By Hunter Ford
You can read this and more of Hunter’s writings at his new blog Alagonzo.
Last year Alabama football fanatics lost their collective minds when more than 92,000 of them showed up for a spring football game in Tuscaloosa.
The Crimson Nation was euphoric over the arrival of a real football coach (Nick Saban)- the first it had seen since Gene Stallings retired in 1996.
The giddiness of the fans was repaid with a 7-6 season, a sixth consecutive loss to Auburn and a trip to sunny Shreveport for the Independence Bowl.
The lasting impact of the huge spring game crowd was that some marketing firm in New York is trying to capitalize on the passion for college football.
This year, Alabama, along with 19 other football-crazy universities, will participate in something called The Gridiron Bash.
The idea is to sell tickets to a Friday night concert and pep rally before the spring game on Saturday.
Each school that participates will be in a contest to see if it can produce the biggest fan response. The winner of the contest will get $1 million for its general scholarship fund.
It’s not a bad idea. But it has some serious flaws, and it doesn’t go far enough.
For starters, it’s mostly for the commercial benefit of the promoter, MSL Sports. Secondly, there is unfairness in the system of gauging crowds at the concerts.
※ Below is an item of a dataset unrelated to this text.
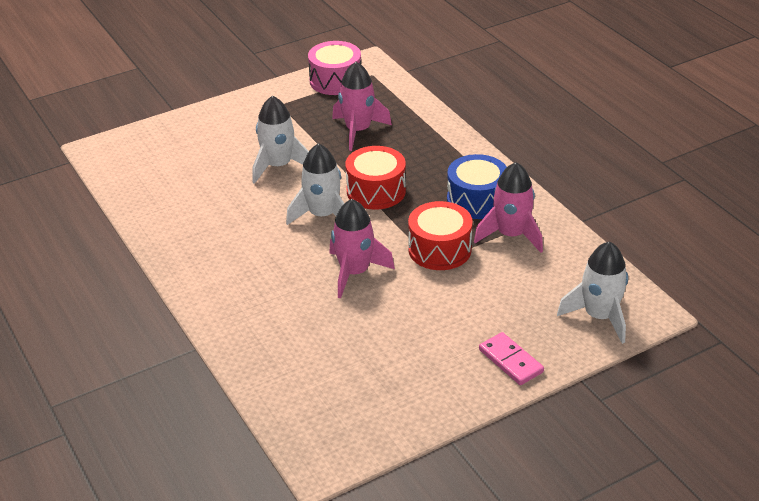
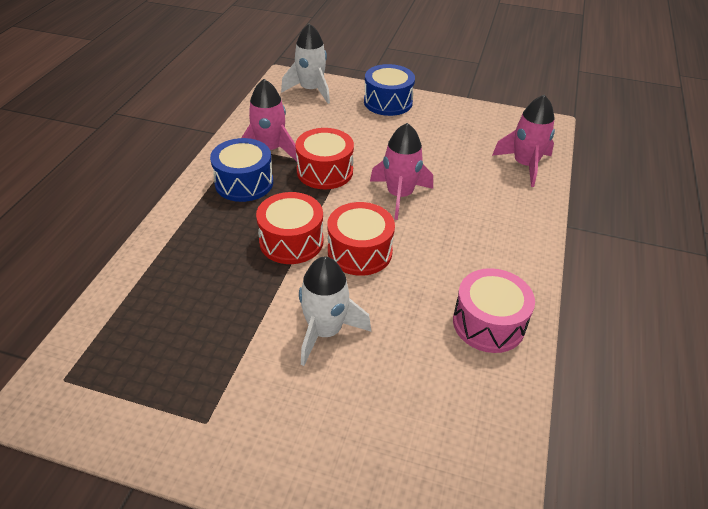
camera: 135 degrees left, 5 degrees up
(322, 215) = (359, 252): white rocket -> red drum
(335, 81) = (104, 406): pink drum -> pink drum (488, 323)
(358, 131) = (204, 312): pink rocket -> pink rocket (525, 165)
(511, 361) = (388, 102): pink domino -> blue drum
Country music superstar Alan Jackson will perform the concert in Tuscaloosa. Jackson is a good fit for the Alabama fan base, but there are other schools that will be getting musical acts I would much rather see, and some schools getting musical acts I have never heard of or wouldn’t go to see if you paid me.
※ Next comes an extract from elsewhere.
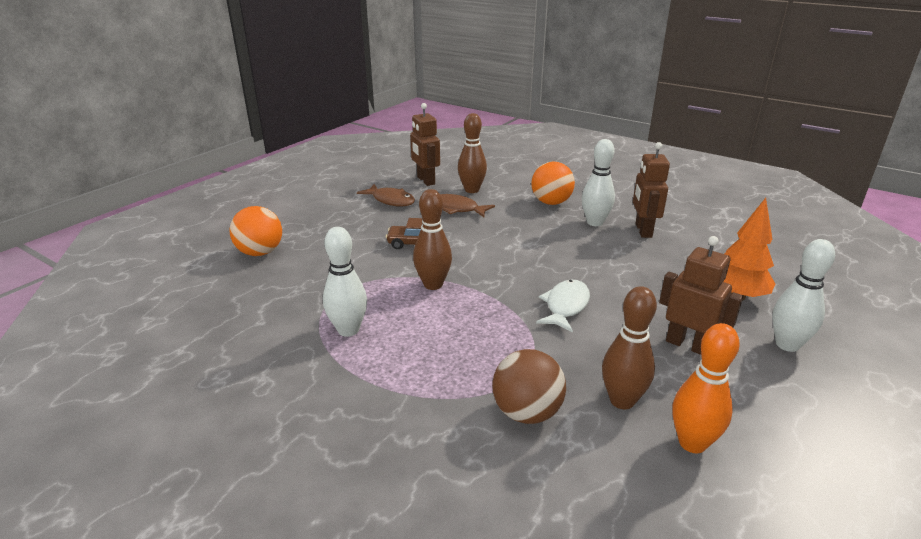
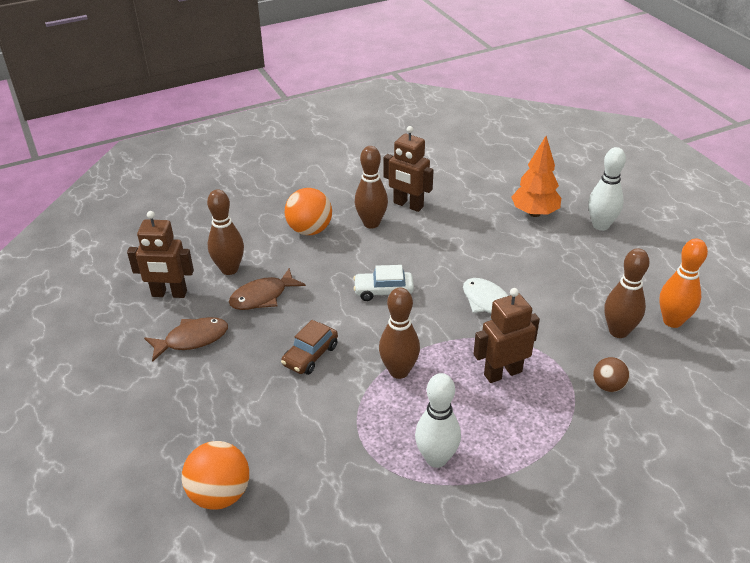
camera: 60 degrees left, 10 degrees up
(519, 251) = (383, 291): none -> white car
(527, 413) = (608, 386): brown ball -> brown ball, size x0.59
(595, 222) = (371, 223): white bowling pin -> brown bowling pin
(687, 345) = (576, 268): brown robot -> brown robot (502, 373)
For instance, Iowa fans will be subjected to Kelly Clarkson. In South Carolina, Gamecock fans will get to rock with The Black Crows, and in College Station, TX, Aggie fans will get to roll with ZZ Top.
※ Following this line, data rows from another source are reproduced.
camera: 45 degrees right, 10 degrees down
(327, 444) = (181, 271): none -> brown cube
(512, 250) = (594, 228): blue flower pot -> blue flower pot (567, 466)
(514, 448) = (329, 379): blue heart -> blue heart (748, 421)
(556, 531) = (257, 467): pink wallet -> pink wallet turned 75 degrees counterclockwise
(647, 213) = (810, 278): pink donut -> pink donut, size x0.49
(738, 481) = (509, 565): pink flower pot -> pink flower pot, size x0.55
It’s not an even playing field if one school gets an American Idol reject and another school gets a Led Zeppelin reunion.
Trying to put some spice in the spring football experience is great. But concerts and flim-flam promotions cannot make up for the fact that spring football scrimmages are boring.
What college football fans really need this time of year is to see some real games.
Forget the yodeling country crooners, the whining alternative rockers and the posing American Idol wannabes. Give me some honest-to-God REAL football.
Instead of a vanilla intra-squad scrimmage, I would like to see each major university play a spring game against an intersectional opponent.
Put the games on TV over a two-week period and call it Spring Football Fest or something.
Schools could enter into two-year home and home contracts or they could agree on some reasonable neutral site game.
Alabama has done this for regular season games with Florida State last year in Jacksonville and with a game scheduled with Clemson this year at the Georgia Dome.
Can you imagine how popular these types of spring games would be with shaking, cold-sweating, feverishly withdrawing college football fans?
Sometime between late March and mid April, rabid college football fans could be treated to an Easter basket full of actual college games.
You could turn on your TV set Friday night and watch Florida State vs. USC.
On Saturday morning you could watch LSU vs. Penn State followed by an afternoon tussle between Auburn and Texas and culminating with a nightcap of Alabama vs. Notre Dame. The possibilities are gloriously endless.
If fans really want to see how the third string quarterback handles throwing against zone coverage, there could be rules set up to ensure each team plays at least three different players at each position. Other than that, all regular rules of the game would apply.
The games would not count for anything other than pride and bragging rights. Would that not be a “real” breath of fresh spring air? Oh, I guess promoters could still have fan contests and sell tickets to concerts.